The Buff jerseys may look silly but the GW men’s basketball team might want to wear them more often.

For the second straight game, the Colonials wore the gold garb and for the second straight game, they won. This time, it was a 59-53 victory over Richmond in front of 3,129 at Smith Center that gave GW consecutive wins for the first time since its first two games of the season in early November.

The Spiders were tied for second in the Atlantic 10 before entering the contest and GW sat second from the bottom. Richmond, which plays a slow-paced Princeton offense style, came out shooting and jumped out to an early 10-point lead. It was a level of poise that GW head coach Karl Hobbs said the team has lacked this season that kept Richmond from running away early with the game.

“In the past we would get discouraged,” Hobbs said after the game. “But today, our attitude was if ‘we’re not going to score, then you’re not going to score.'”

The Colonials (8-14, 4-8 A-10) relied heavily on its defense to keep them in the game. Though the Spiders (14-11, 7-5 A-10) are not a high-scoring team – averaging 64 points per game entering the contest – GW was able to dictate the pace of most of the second half using a trap that left Richmond disjointed.

“What we really wanted to do was go to half-court traps and then fall back into our own zone defense,” Hobbs said. “We didn’t want to be chasing them.”

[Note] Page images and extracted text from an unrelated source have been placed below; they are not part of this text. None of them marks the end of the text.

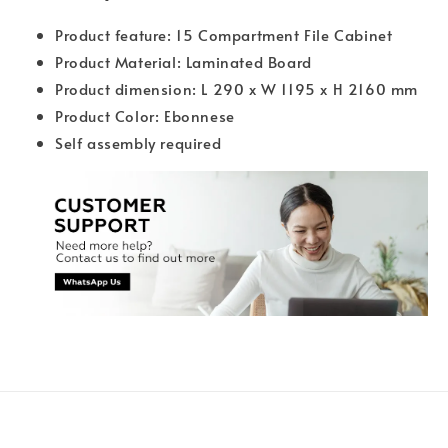
Product feature: 15 Compartment File Cabinet
Product Material: Laminated Board
Product dimension: L 290 x W 1195 x H 2160 mm
Product Color: Ebonnese
Self assembly required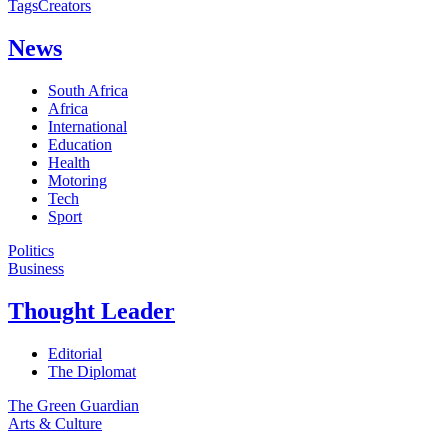
Tags
Creators
News
South Africa
Africa
International
Education
Health
Motoring
Tech
Sport
Politics
Business
Thought Leader
Editorial
The Diplomat
The Green Guardian
Arts & Culture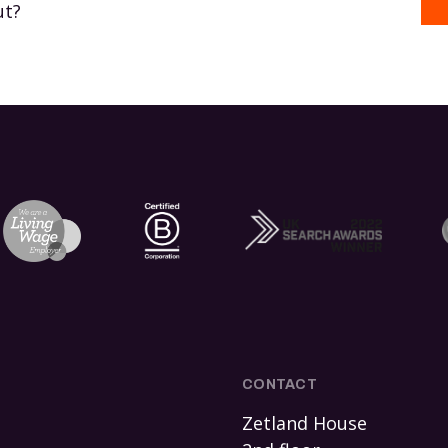
ut?
CONTACT
Zetland House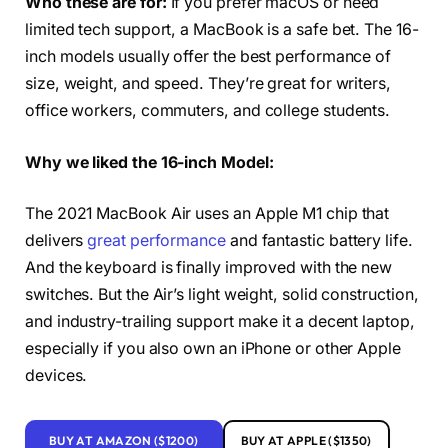
Who these are for:
If you prefer macOS or need
limited tech support, a MacBook is a safe bet. The 16-
inch models usually offer the best performance of
size, weight, and speed. They’re great for writers,
office workers, commuters, and college students.
Why we liked the 16-inch Model:
The 2021 MacBook Air uses an Apple M1 chip that
delivers
great performance
and fantastic battery life.
And the keyboard is finally improved with the new
switches. But the Air’s light weight, solid construction,
and industry-trailing support make it a decent laptop,
especially if you also own an iPhone or other Apple
devices.
BUY AT AMAZON ($1200)
BUY AT APPLE ($1350)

The Colonials have done a lot of chasing this season, as they have found themselves behind in the second half of most games. But against the Spiders, they were able to catch up with 10 minutes left in the game, and Richmond was the team left struggling to even the score.

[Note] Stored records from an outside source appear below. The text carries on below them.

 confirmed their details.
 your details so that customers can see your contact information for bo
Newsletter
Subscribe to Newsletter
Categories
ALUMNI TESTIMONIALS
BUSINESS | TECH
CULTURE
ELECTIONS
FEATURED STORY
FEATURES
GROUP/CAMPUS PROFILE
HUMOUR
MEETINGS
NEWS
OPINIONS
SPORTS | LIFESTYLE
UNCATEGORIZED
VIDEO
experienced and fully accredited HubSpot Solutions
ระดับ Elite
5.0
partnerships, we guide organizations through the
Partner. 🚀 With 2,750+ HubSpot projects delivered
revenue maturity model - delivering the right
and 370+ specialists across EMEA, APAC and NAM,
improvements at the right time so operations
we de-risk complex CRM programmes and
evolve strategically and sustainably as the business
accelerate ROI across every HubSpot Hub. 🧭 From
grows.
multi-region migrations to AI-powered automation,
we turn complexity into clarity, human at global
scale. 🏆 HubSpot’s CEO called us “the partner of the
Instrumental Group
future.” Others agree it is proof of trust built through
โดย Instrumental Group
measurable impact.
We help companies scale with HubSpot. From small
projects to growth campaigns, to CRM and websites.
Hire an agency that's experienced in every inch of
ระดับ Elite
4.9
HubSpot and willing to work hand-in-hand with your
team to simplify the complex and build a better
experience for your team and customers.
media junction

Strong free-throw shooting down the stretch, coupled with the Spiders missing some key shots, is what allowed the Colonials to come away with the edge. Sophomore Damian Hollis had 14 of his 16 points in the second half, the second-straight game where the forward has been pivotal in the win. This time, Hollis picked up when junior Rob Diggs, who had 18 points in the first half, was held to two points after the break.

But it was Diggs who almost single handedly kept GW alive in the first half.

“I know that in the past, we’d get discouraged when we didn’t score,” Diggs said. “I just tried to keep us on the boards and keep us energized.”

“He’s a terrific player, very strong,” Richmond coach Chris Mooney said of Diggs. “He just had his way too much in the first half.”

Both teams struggled greatly from the field, neither shooting better than 37 percent. GW made six field goals in the second half and missed all 12 of its three pointers, the first time the program has failed to score from downtown since February 1999.

Hobbs said part of winning is catching a break down the stretch, which GW did against Richmond, as the Spiders missed three of their last four shots. The Colonials may have caught another with Dayton’s fall from grace over the past month. The Flyers lost to No. 10/12 (AP, ESPN/USA Today) Xavier Sunday afternoon and now sit half a game ahead of GW. The Colonials defeated Dayton Feb. 9 and hold the tiebreaker if the two teams finish the season tied.

GW next faces Rhode Island Wednesday 27 at 7:30 p.m. at Smith Center.